本申请涉及计算机技术领域,尤其涉及一种病历数据的质量检测方法和相关装置。
随着信息技术的快速发展,医疗行业也迈入了新的发展阶段。现如今,电子病历系统已经普及到了大多数的医院,在计算机上填写电子病历已经逐步取代手工书写病历。
一般来说,无论是手工书写病历,还是利用电子病历系统实现病历填写,发明人意识到两者都需要医生对病历数据进行检查,从而实时把控病历数据的质量问题。

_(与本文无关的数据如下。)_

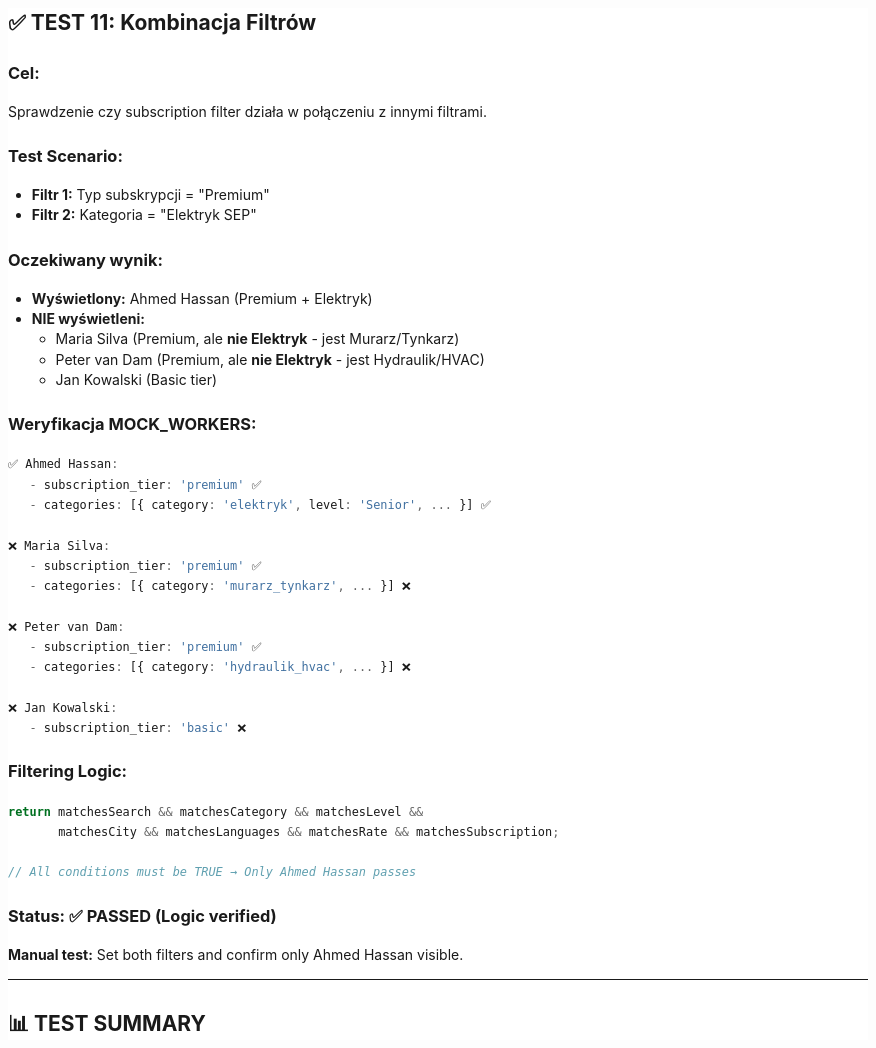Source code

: 
## ✅ TEST 11: Kombinacja Filtrów

### Cel:
Sprawdzenie czy subscription filter działa w połączeniu z innymi filtrami.

### Test Scenario:
- **Filtr 1:** Typ subskrypcji = "Premium"
- **Filtr 2:** Kategoria = "Elektryk SEP"

### Oczekiwany wynik:
- **Wyświetlony:** Ahmed Hassan (Premium + Elektryk)
- **NIE wyświetleni:**
  - Maria Silva (Premium, ale **nie Elektryk** - jest Murarz/Tynkarz)
  - Peter van Dam (Premium, ale **nie Elektryk** - jest Hydraulik/HVAC)
  - Jan Kowalski (Basic tier)

### Weryfikacja MOCK_WORKERS:
```typescript
✅ Ahmed Hassan:
   - subscription_tier: 'premium' ✅
   - categories: [{ category: 'elektryk', level: 'Senior', ... }] ✅
   
❌ Maria Silva:
   - subscription_tier: 'premium' ✅
   - categories: [{ category: 'murarz_tynkarz', ... }] ❌
   
❌ Peter van Dam:
   - subscription_tier: 'premium' ✅
   - categories: [{ category: 'hydraulik_hvac', ... }] ❌
   
❌ Jan Kowalski:
   - subscription_tier: 'basic' ❌
```

### Filtering Logic:
```typescript
return matchesSearch && matchesCategory && matchesLevel && 
       matchesCity && matchesLanguages && matchesRate && matchesSubscription;
       
// All conditions must be TRUE → Only Ahmed Hassan passes
```

### Status: ✅ **PASSED** (Logic verified)

**Manual test:** Set both filters and confirm only Ahmed Hassan visible.

---

## 📊 TEST SUMMARY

即,现有技术中,都是通过人工来完成病历数据的质量控制,这种质量检测方式效率低,无法及时地反映病历数据的质量情况。
发明内容
本申请实施例提供了一种病历数据的质量检测方法和相关装置,实施本申请实施例,提高了对病历数据的质量检测效率,能够及时反映病历数据的质量情况。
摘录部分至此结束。